NB: Yeah… no, it was foolish!

WW: In terms of the future what are your thoughts? I ask because especially nowadays we face more and uncertainty, and at the moment there are people who are falling clearly into one camp or the other – even over the short term, the next 20 years or so, people speculate about issues financially, environmentally or socially. Would you say you are an optimist or a pessimist about the future?

NB: Definitely an optimist. I think we will constantly solve problems in an interesting way. I tend to be very sceptical about government’s ability to help us – but I think man will try and figure out its ways in spite of government.

WW:
So you are very much a libertarian. Well, that’s the end of my prepared questions.

NB: Hmm. I don’t know what else we should talk about.

WW: It’s weird, I’ve done so many interviews, but never had the chance to be the one asking the questions.

NB: Well, much in the way you’ve been asking me about my career – I’ve been a great fan of yours. I’ve been an aficionado of The Sims since… well, forever. I always rate you as one of the best game guys.

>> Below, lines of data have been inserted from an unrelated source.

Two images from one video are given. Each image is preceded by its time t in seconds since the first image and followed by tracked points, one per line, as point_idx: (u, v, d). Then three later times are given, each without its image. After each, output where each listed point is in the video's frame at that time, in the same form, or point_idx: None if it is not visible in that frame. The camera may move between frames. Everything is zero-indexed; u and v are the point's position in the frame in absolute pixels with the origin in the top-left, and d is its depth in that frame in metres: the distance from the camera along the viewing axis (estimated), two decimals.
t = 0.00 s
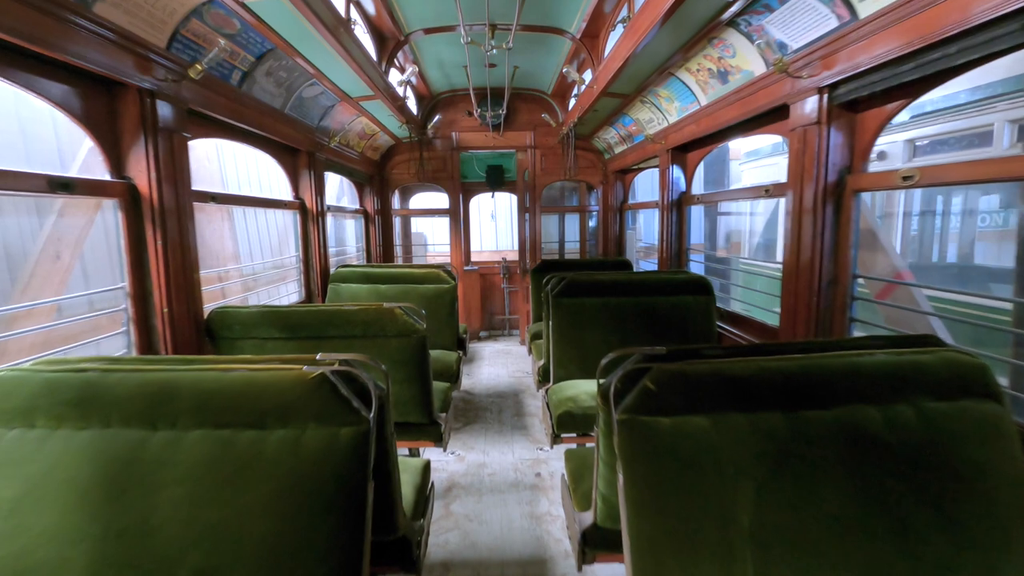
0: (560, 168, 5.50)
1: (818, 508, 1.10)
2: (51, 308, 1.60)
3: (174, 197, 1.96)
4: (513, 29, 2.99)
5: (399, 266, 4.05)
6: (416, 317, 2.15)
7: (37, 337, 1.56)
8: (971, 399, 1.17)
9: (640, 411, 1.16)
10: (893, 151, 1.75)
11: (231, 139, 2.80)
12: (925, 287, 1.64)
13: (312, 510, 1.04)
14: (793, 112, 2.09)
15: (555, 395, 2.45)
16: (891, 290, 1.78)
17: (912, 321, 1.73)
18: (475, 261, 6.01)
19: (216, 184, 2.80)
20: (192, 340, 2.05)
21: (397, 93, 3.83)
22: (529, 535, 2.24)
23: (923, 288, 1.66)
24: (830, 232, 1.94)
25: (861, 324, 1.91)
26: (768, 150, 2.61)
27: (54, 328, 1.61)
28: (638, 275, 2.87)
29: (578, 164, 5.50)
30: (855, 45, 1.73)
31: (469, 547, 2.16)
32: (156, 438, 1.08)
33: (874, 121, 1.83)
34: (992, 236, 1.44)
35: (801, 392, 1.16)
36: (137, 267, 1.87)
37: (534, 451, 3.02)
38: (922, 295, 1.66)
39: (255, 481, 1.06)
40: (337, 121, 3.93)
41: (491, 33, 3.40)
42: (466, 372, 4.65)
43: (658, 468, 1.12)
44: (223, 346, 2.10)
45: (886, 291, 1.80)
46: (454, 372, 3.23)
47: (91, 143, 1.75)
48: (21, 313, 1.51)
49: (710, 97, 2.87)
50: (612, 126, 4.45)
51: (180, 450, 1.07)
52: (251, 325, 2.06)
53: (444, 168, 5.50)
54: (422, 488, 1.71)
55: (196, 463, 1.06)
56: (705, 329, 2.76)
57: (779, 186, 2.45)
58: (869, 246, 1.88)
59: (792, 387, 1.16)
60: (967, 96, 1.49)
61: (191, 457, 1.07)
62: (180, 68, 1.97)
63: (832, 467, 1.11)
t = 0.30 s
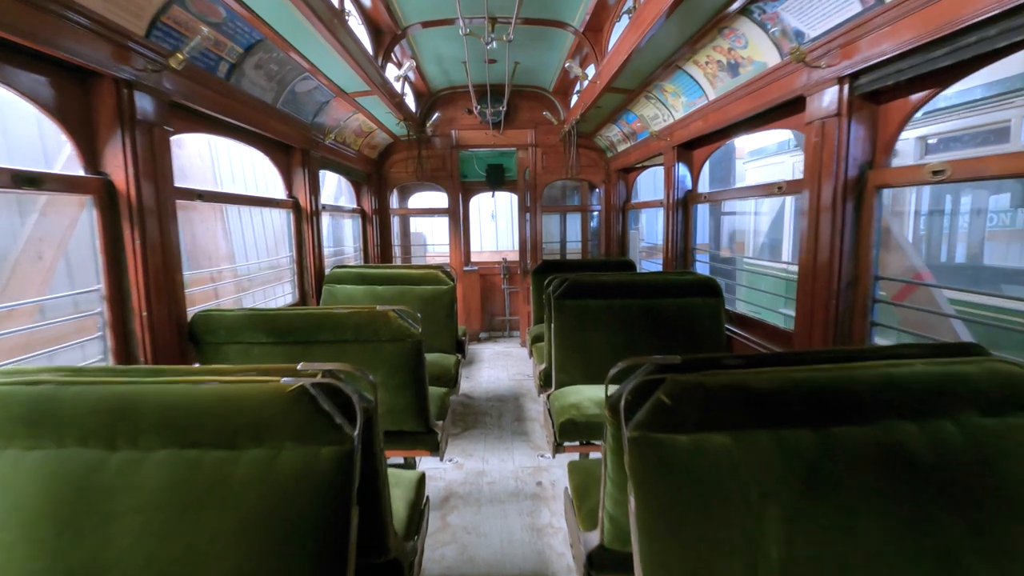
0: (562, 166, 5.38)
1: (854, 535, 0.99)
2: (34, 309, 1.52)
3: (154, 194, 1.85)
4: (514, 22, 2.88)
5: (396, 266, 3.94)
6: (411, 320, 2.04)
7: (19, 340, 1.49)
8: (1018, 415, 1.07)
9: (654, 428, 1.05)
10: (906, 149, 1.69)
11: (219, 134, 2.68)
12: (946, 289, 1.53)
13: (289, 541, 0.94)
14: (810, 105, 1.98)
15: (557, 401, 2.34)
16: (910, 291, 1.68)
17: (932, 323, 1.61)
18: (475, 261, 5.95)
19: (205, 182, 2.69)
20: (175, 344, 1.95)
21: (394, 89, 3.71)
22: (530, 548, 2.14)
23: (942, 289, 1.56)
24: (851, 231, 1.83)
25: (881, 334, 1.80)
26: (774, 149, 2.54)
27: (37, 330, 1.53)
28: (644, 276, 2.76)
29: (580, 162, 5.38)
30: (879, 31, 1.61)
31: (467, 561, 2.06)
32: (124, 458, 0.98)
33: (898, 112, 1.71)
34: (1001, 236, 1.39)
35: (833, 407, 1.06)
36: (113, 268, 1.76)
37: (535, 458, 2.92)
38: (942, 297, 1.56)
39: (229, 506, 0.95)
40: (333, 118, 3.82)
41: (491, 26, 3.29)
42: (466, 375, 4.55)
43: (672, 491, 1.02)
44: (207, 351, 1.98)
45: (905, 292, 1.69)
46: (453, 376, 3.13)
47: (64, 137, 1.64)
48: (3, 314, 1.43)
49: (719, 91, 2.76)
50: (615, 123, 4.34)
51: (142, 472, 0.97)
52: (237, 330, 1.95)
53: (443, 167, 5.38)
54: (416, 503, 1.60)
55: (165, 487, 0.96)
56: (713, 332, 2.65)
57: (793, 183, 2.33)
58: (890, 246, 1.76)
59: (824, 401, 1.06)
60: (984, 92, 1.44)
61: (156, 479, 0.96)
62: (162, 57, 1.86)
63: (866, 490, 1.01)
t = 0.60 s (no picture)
0: (563, 165, 5.28)
1: (887, 566, 0.91)
2: (18, 312, 1.47)
3: (136, 192, 1.77)
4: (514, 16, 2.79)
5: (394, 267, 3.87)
6: (406, 325, 1.94)
7: (4, 343, 1.44)
8: None
9: (667, 448, 0.97)
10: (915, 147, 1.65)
11: (208, 130, 2.59)
12: (967, 290, 1.47)
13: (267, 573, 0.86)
14: (823, 100, 1.90)
15: (560, 408, 2.24)
16: (926, 294, 1.62)
17: (949, 328, 1.57)
18: (474, 261, 5.88)
19: (195, 181, 2.62)
20: (159, 350, 1.86)
21: (391, 86, 3.62)
22: (531, 561, 2.05)
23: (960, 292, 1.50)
24: (870, 232, 1.73)
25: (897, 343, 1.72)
26: (779, 147, 2.51)
27: (22, 334, 1.48)
28: (648, 277, 2.66)
29: (582, 161, 5.28)
30: (901, 20, 1.51)
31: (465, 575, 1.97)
32: (94, 481, 0.91)
33: (920, 106, 1.62)
34: (1008, 236, 1.38)
35: (863, 425, 0.98)
36: (92, 271, 1.67)
37: (536, 465, 2.83)
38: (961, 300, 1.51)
39: (201, 537, 0.87)
40: (329, 115, 3.72)
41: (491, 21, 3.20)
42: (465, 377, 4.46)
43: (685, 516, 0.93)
44: (192, 358, 1.89)
45: (920, 295, 1.63)
46: (451, 380, 3.04)
47: (38, 132, 1.55)
48: None
49: (726, 86, 2.67)
50: (618, 120, 4.25)
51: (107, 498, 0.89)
52: (224, 335, 1.86)
53: (443, 166, 5.28)
54: (410, 520, 1.51)
55: (136, 515, 0.88)
56: (720, 336, 2.56)
57: (805, 181, 2.23)
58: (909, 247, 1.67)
59: (853, 418, 0.98)
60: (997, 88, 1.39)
61: (124, 505, 0.89)
62: (145, 49, 1.77)
63: (896, 515, 0.93)
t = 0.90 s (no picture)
0: (564, 164, 5.17)
1: None
2: None
3: (110, 191, 1.66)
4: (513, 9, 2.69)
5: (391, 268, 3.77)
6: (400, 332, 1.84)
7: None
8: None
9: (682, 480, 0.87)
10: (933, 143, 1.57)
11: (195, 127, 2.49)
12: (990, 296, 1.39)
13: None
14: (841, 95, 1.80)
15: (562, 418, 2.14)
16: (944, 299, 1.53)
17: (972, 337, 1.48)
18: (474, 261, 5.79)
19: (183, 180, 2.53)
20: (138, 359, 1.76)
21: (387, 82, 3.51)
22: None
23: (983, 298, 1.42)
24: (892, 234, 1.62)
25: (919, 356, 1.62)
26: (784, 145, 2.46)
27: None
28: (653, 280, 2.56)
29: (584, 159, 5.17)
30: (929, 9, 1.40)
31: None
32: (43, 518, 0.82)
33: (948, 100, 1.52)
34: (1016, 236, 1.35)
35: (903, 454, 0.88)
36: (63, 277, 1.57)
37: (537, 474, 2.72)
38: (983, 305, 1.43)
39: None
40: (324, 112, 3.62)
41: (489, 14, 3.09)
42: (464, 381, 4.36)
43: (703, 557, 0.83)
44: (173, 367, 1.78)
45: (937, 301, 1.55)
46: (449, 386, 2.94)
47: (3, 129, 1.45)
48: None
49: (735, 82, 2.56)
50: (621, 118, 4.14)
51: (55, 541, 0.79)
52: (205, 343, 1.76)
53: (441, 164, 5.17)
54: (402, 543, 1.40)
55: (87, 559, 0.78)
56: (729, 342, 2.45)
57: (819, 180, 2.12)
58: (936, 252, 1.56)
59: (891, 446, 0.88)
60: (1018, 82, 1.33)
61: (74, 547, 0.79)
62: (120, 39, 1.66)
63: (947, 559, 0.82)
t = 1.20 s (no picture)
0: (565, 163, 5.08)
1: None
2: None
3: (89, 190, 1.59)
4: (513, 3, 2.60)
5: (387, 270, 3.69)
6: (395, 339, 1.76)
7: None
8: None
9: (698, 512, 0.79)
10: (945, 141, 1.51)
11: (183, 124, 2.41)
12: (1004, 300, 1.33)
13: None
14: (856, 90, 1.72)
15: (564, 427, 2.06)
16: (961, 304, 1.46)
17: (991, 345, 1.41)
18: (473, 261, 5.72)
19: (174, 179, 2.50)
20: (118, 367, 1.68)
21: (384, 78, 3.42)
22: None
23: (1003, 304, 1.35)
24: (912, 236, 1.53)
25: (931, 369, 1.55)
26: (788, 144, 2.42)
27: None
28: (657, 284, 2.48)
29: (585, 158, 5.08)
30: None
31: None
32: None
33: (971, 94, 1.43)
34: None
35: (941, 484, 0.80)
36: (38, 281, 1.48)
37: (538, 484, 2.64)
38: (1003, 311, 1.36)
39: None
40: (319, 109, 3.53)
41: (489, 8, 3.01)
42: (463, 384, 4.28)
43: None
44: (156, 376, 1.70)
45: (954, 306, 1.48)
46: (447, 392, 2.86)
47: None
48: None
49: (742, 77, 2.48)
50: (623, 115, 4.05)
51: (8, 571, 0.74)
52: (190, 351, 1.68)
53: (440, 163, 5.09)
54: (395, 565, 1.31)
55: None
56: (736, 347, 2.36)
57: (832, 180, 2.04)
58: (958, 256, 1.47)
59: (928, 475, 0.80)
60: None
61: None
62: (99, 31, 1.58)
63: None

WW: Well, I don’t think any of us would have had a chance without your work.

NB: I think that we all, in working on the video game as an entity – all developers really enjoy the fact that they haven’t had to get a real job!

WW: Yes, that’s very true. I’ve only just recently convinced my mother that I’m doing something worthwhile. It took her a while to get it. It’s a generational thing. I guess you see that in your kids – because you and I grew up with these things as we were young adults, but you see kids grow up with these things, they have a resonance with games. But I work with these things every day, but don’t have the resonance that I see my daughter or young kids have with games.

NB:
Yeah, and it turns out that that is one of the things I actually have a bit of a concern about. Video games in some ways are too powerful, they have too much resonance with kids. And it’s very easy to overdose on video games and to let the outside world go by. I am constantly trying to limit my kids’ video game play. Which kind of seems funny coming from me! [laughs]

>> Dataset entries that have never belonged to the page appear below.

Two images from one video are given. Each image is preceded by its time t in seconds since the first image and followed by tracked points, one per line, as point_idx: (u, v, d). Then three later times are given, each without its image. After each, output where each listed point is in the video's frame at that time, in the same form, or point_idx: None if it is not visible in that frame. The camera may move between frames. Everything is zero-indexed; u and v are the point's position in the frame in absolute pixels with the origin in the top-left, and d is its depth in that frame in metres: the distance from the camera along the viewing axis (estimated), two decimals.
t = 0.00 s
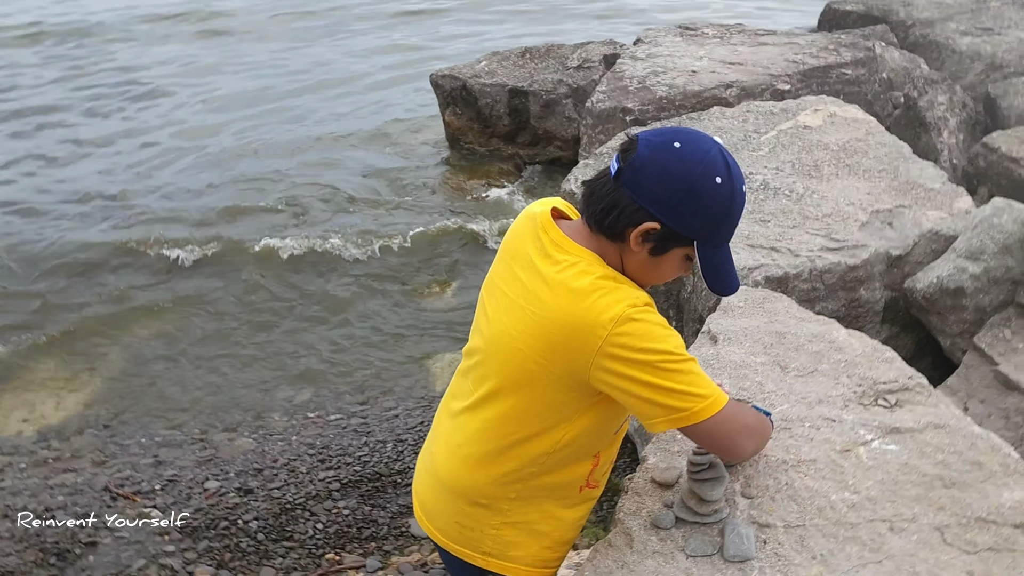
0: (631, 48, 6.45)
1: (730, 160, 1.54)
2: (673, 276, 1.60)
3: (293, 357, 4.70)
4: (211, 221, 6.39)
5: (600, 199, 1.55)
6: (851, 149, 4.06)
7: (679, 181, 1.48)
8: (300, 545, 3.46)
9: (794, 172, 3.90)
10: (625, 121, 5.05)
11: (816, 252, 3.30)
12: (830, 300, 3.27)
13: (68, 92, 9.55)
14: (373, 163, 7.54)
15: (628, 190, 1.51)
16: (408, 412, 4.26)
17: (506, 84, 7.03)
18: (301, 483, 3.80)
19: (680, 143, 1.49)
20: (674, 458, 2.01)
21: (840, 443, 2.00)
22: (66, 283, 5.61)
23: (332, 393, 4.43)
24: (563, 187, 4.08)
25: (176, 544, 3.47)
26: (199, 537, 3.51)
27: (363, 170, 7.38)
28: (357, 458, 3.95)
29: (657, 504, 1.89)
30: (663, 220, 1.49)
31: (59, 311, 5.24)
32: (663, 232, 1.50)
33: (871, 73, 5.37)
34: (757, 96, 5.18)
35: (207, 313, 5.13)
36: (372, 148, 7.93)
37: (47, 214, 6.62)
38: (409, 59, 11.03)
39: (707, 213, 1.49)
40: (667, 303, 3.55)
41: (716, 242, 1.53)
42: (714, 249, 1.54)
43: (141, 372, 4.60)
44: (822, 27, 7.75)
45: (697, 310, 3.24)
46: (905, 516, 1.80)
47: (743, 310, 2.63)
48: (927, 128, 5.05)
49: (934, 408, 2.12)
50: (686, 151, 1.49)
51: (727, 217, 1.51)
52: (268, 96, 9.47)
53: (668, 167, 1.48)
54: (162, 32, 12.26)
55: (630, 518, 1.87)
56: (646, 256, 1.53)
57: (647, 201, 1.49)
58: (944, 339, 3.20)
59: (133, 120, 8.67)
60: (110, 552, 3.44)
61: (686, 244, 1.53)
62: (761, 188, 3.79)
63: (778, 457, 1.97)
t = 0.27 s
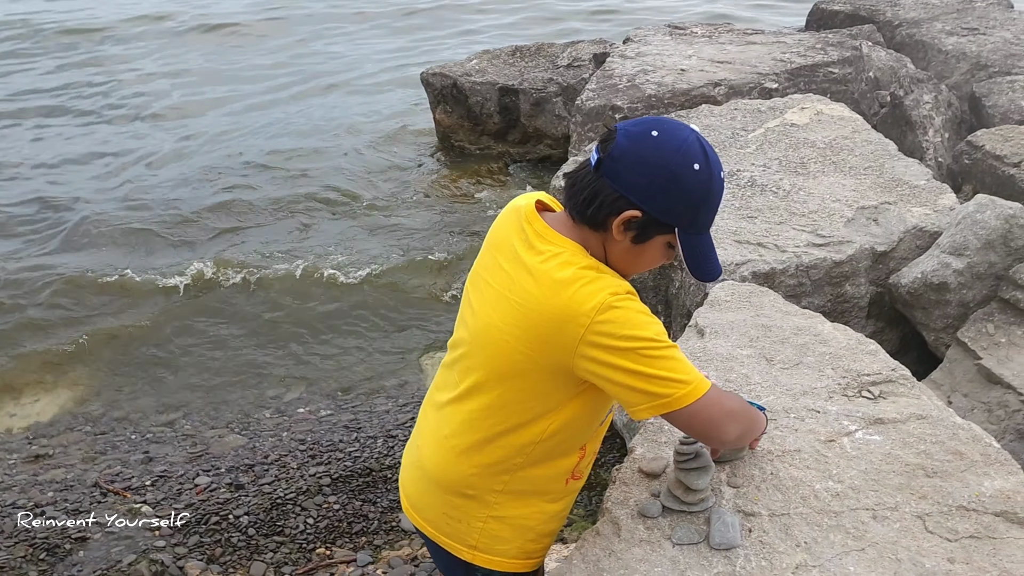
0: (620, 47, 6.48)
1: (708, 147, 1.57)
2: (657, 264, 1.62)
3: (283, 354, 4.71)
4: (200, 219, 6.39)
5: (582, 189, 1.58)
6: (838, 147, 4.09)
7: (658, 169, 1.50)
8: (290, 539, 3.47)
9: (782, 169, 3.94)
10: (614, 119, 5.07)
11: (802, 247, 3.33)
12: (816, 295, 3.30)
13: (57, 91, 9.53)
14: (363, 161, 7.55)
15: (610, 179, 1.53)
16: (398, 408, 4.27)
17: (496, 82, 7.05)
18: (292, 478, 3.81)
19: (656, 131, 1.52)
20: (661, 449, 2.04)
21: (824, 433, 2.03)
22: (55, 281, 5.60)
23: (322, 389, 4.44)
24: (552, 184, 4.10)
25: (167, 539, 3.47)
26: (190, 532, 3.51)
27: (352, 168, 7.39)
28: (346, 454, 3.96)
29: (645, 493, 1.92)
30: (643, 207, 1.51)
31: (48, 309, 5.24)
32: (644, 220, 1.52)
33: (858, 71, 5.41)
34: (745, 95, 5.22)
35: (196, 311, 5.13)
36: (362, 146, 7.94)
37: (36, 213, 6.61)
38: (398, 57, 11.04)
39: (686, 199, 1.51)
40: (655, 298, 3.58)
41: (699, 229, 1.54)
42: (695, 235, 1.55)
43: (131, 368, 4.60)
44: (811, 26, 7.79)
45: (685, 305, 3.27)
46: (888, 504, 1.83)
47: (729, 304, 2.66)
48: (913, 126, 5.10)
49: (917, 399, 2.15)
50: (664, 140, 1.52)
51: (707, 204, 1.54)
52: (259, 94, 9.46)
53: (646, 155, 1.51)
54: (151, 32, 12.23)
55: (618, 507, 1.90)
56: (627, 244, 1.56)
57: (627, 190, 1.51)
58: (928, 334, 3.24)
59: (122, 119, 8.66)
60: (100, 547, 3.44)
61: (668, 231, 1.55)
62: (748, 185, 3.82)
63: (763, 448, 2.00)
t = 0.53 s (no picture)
0: (608, 48, 6.51)
1: (687, 143, 1.58)
2: (640, 259, 1.64)
3: (268, 352, 4.71)
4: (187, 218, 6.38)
5: (563, 185, 1.59)
6: (823, 150, 4.13)
7: (637, 166, 1.51)
8: (274, 537, 3.47)
9: (767, 171, 3.98)
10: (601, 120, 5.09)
11: (786, 248, 3.37)
12: (800, 296, 3.33)
13: (43, 89, 9.49)
14: (351, 160, 7.55)
15: (590, 176, 1.55)
16: (384, 406, 4.28)
17: (484, 82, 7.06)
18: (277, 476, 3.82)
19: (635, 127, 1.54)
20: (645, 446, 2.06)
21: (806, 431, 2.06)
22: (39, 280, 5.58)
23: (308, 387, 4.44)
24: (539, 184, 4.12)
25: (149, 536, 3.46)
26: (173, 530, 3.50)
27: (340, 167, 7.39)
28: (331, 452, 3.96)
29: (629, 489, 1.94)
30: (623, 203, 1.53)
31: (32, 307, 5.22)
32: (624, 215, 1.54)
33: (843, 75, 5.46)
34: (731, 97, 5.25)
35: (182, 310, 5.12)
36: (350, 146, 7.93)
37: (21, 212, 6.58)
38: (387, 57, 11.03)
39: (666, 195, 1.52)
40: (641, 298, 3.60)
41: (679, 225, 1.56)
42: (675, 230, 1.57)
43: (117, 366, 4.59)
44: (797, 30, 7.84)
45: (671, 305, 3.29)
46: (867, 500, 1.86)
47: (714, 304, 2.68)
48: (897, 130, 5.16)
49: (897, 398, 2.18)
50: (643, 136, 1.53)
51: (687, 199, 1.55)
52: (247, 94, 9.45)
53: (625, 151, 1.52)
54: (139, 31, 12.20)
55: (602, 503, 1.91)
56: (608, 239, 1.57)
57: (607, 186, 1.53)
58: (910, 335, 3.27)
59: (108, 118, 8.63)
60: (82, 544, 3.42)
61: (649, 227, 1.56)
62: (734, 186, 3.85)
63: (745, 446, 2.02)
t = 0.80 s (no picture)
0: (598, 51, 6.54)
1: (642, 126, 1.58)
2: (608, 245, 1.64)
3: (255, 352, 4.71)
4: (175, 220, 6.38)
5: (525, 174, 1.61)
6: (808, 154, 4.17)
7: (590, 150, 1.52)
8: (259, 537, 3.47)
9: (753, 175, 4.01)
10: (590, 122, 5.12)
11: (772, 251, 3.39)
12: (784, 298, 3.36)
13: (31, 90, 9.46)
14: (340, 163, 7.56)
15: (547, 163, 1.56)
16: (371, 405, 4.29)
17: (474, 84, 7.08)
18: (262, 475, 3.82)
19: (588, 113, 1.54)
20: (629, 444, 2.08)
21: (787, 431, 2.09)
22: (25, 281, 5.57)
23: (294, 387, 4.45)
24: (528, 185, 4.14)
25: (132, 536, 3.46)
26: (156, 529, 3.50)
27: (330, 169, 7.40)
28: (317, 452, 3.96)
29: (610, 488, 1.96)
30: (581, 186, 1.53)
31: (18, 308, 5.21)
32: (583, 199, 1.55)
33: (830, 81, 5.51)
34: (720, 101, 5.29)
35: (169, 311, 5.12)
36: (340, 148, 7.94)
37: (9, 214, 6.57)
38: (378, 59, 11.04)
39: (622, 177, 1.52)
40: (628, 299, 3.63)
41: (642, 207, 1.56)
42: (640, 212, 1.56)
43: (102, 366, 4.58)
44: (785, 36, 7.89)
45: (657, 307, 3.36)
46: (846, 498, 1.88)
47: (699, 305, 2.71)
48: (883, 136, 5.21)
49: (877, 399, 2.21)
50: (596, 120, 1.54)
51: (645, 180, 1.54)
52: (237, 95, 9.44)
53: (578, 137, 1.53)
54: (128, 32, 12.17)
55: (584, 500, 1.93)
56: (571, 225, 1.59)
57: (564, 172, 1.54)
58: (892, 338, 3.30)
59: (97, 119, 8.61)
60: (65, 543, 3.42)
61: (610, 211, 1.57)
62: (721, 189, 3.88)
63: (728, 445, 2.05)
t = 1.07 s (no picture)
0: (587, 55, 6.57)
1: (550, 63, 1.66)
2: (557, 187, 1.64)
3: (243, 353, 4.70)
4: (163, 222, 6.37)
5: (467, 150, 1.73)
6: (795, 159, 4.21)
7: (499, 92, 1.61)
8: (245, 537, 3.46)
9: (740, 179, 4.04)
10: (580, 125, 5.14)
11: (759, 255, 3.42)
12: (771, 301, 3.39)
13: (18, 92, 9.42)
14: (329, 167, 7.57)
15: (472, 128, 1.68)
16: (358, 405, 4.28)
17: (463, 86, 7.10)
18: (248, 476, 3.81)
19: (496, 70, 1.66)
20: (616, 444, 2.10)
21: (773, 431, 2.11)
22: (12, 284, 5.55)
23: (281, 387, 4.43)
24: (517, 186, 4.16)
25: (118, 535, 3.45)
26: (141, 529, 3.49)
27: (318, 172, 7.40)
28: (304, 452, 3.96)
29: (599, 486, 1.98)
30: (499, 131, 1.61)
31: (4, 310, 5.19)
32: (505, 141, 1.62)
33: (817, 87, 5.56)
34: (708, 105, 5.33)
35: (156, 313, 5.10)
36: (329, 152, 7.95)
37: None
38: (367, 63, 11.06)
39: (529, 106, 1.59)
40: (616, 302, 3.65)
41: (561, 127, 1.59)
42: (563, 134, 1.60)
43: (89, 368, 4.57)
44: (773, 42, 7.95)
45: (645, 309, 3.39)
46: (831, 498, 1.90)
47: (686, 307, 2.73)
48: (868, 142, 5.26)
49: (862, 400, 2.24)
50: (501, 72, 1.65)
51: (556, 104, 1.60)
52: (226, 98, 9.43)
53: (488, 88, 1.64)
54: (116, 34, 12.12)
55: (572, 499, 1.95)
56: (509, 173, 1.65)
57: (483, 122, 1.64)
58: (877, 341, 3.33)
59: (85, 121, 8.57)
60: (49, 542, 3.41)
61: (535, 144, 1.61)
62: (708, 194, 3.91)
63: (714, 445, 2.07)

WW: Completely. You have two roles – one as a parent, and one in the games industry. And you see how captivating games are – you realise that we have discovered this circuit in their brain and we are kind of exploring and exploiting more and more effectively…

NB: …taps into an endorphin pouch or something.

WW: Right, yeah – and it’s a combination of pixels moving on the screen, they can capture your vision, and we have all these virtual worlds we are trying to deconstruct. It’s amazing how complicated these games are, and even a seven year old can get into these systems and engage with them and reverse engineer what is under the hood so quickly. That part I think is going to serve them well going forward in a technological future, where they need to deal with difficult systems and need to figure out the gestalt of a system very rapidly.

NB: Yeah, I remember my four year old son once saying ‘I could understand this game a lot better if I could read!’ [laughing] He was only four or five at the time.

WW: It proves that games can be a great motivator – I know people that have learned Japanese just because they liked playing import Japanese games; they learned katakana from reading the interfaces.

NB: Exactly. I can remember bringing home a Nintendo one time and the kids had most fun trying to intuit what everything meant.

WW: Right. You try doubly hard when something is in another language – it’s another system on top of it.

NB: It just goes to show what a great medium we have built and which others are evolving.